Verification requested

• Jan 14th 2011, 08:45 PM
Foxlion
Verification requested
Let D(n) denote change in some integer n; let A(x) and A(y) denote either the corresponding x or y co-ordinate at some point A on the euclidean plane;

Question: Considering two points P and Q upon the curve y= x^2-2x-3 of the euclidean plane what is the slope of the secant line PQ at the fixed point P as Q approaches P?

slope m of secant line PQ = D(y)/D(x)

so, if D(y)= Q(y) - P(y) then Q(y)= P(y) + D(y)

and if D(x)=Q(x) - P(x) then Q(x)=P(x) + D(x)

i.e. D(y) = [x^2 + 2xD(x) + D(x)^2 - 2x - 2D(x) - 3] - [x^2 - 2x - 3]

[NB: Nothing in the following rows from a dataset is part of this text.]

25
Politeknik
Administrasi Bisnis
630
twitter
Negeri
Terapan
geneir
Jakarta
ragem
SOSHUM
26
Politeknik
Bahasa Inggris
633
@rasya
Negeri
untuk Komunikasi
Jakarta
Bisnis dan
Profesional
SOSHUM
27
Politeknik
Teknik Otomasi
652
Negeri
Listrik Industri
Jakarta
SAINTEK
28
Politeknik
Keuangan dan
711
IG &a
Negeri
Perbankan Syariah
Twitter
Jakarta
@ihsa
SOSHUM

and furthermore D(y)/D(x)= 2x + D(x) - 2

am uncertain of final solution and would like to know if this answer implies the limit of the slope of the secant line as D(x) approaches 0 is 2x - 2
• Jan 15th 2011, 08:13 AM
HallsofIvy
Quote:

Originally Posted by Foxlion
Let D(n) denote change in some integer n; let A(x) and A(y) denote either the corresponding x or y co-ordinate at some point A on the euclidean plane;

Question: Considering two points P and Q upon the curve y= x^2-2x-3 of the euclidean plane what is the slope of the secant line PQ at the fixed point P as Q approaches P?

slope m of secant line PQ = D(y)/D(x)

so, if D(y)= Q(y) - P(y) then Q(y)= P(y) + D(y)

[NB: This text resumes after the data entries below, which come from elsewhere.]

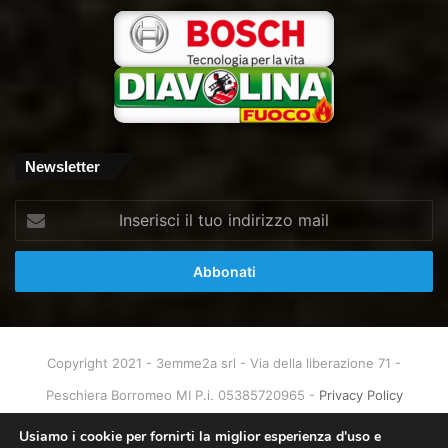
Newsletter
Inserisci
il
tuo
indirizzo
mail
Copyright 2021 - 3emme2a srl - Via della liberazione 71 -
Peschiera Borromeo MI P.i. 05385720965 -
Privacy Policy
Home
About
Info & Contatti
Usiamo i cookie per fornirti la miglior esperienza d'uso e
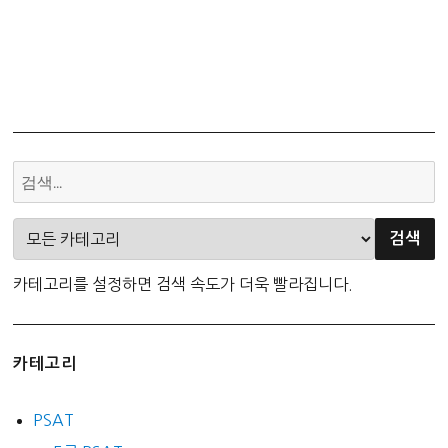
카테고리를 설정하면 검색 속도가 더욱 빨라집니다.
카테고리
PSAT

and if D(x)=Q(x) - P(x) then Q(x)=P(x) + D(x)

i.e. D(y) = [x^2 + 2xD(x) + D(x)^2 - 2x - 2D(x) - 3] - [x^2 - 2x - 3]

and furthermore D(y)/D(x)= 2x + D(x) - 2

am uncertain of final solution and would like to know if this answer implies the limit of the slope of the secant line as D(x) approaches 0 is 2x - 2

The problem asked what happens "as Q approaches P", which means, yes, D(x) goes to 0 and the the slope of the secant line goes to 2x- 2. That, by the way, implies that the equation of the tangent line, at \$\displaystyle (x_0, y_0)\$ is \$\displaystyle y= (2x_0- 2)(x- x_0)+ y_0\$.

I presume that this is the very beginning of a Calculus or Analysis course and you will so be introduced to the "derivative" as "slope of the tangent line".
• Jan 15th 2011, 08:56 PM
Foxlion
Quote:

Originally Posted by HallsofIvy
I presume that this is the very beginning of a Calculus or Analysis course and you will so be introduced to the "derivative" as "slope of the tangent line".

you presume correct, thank you.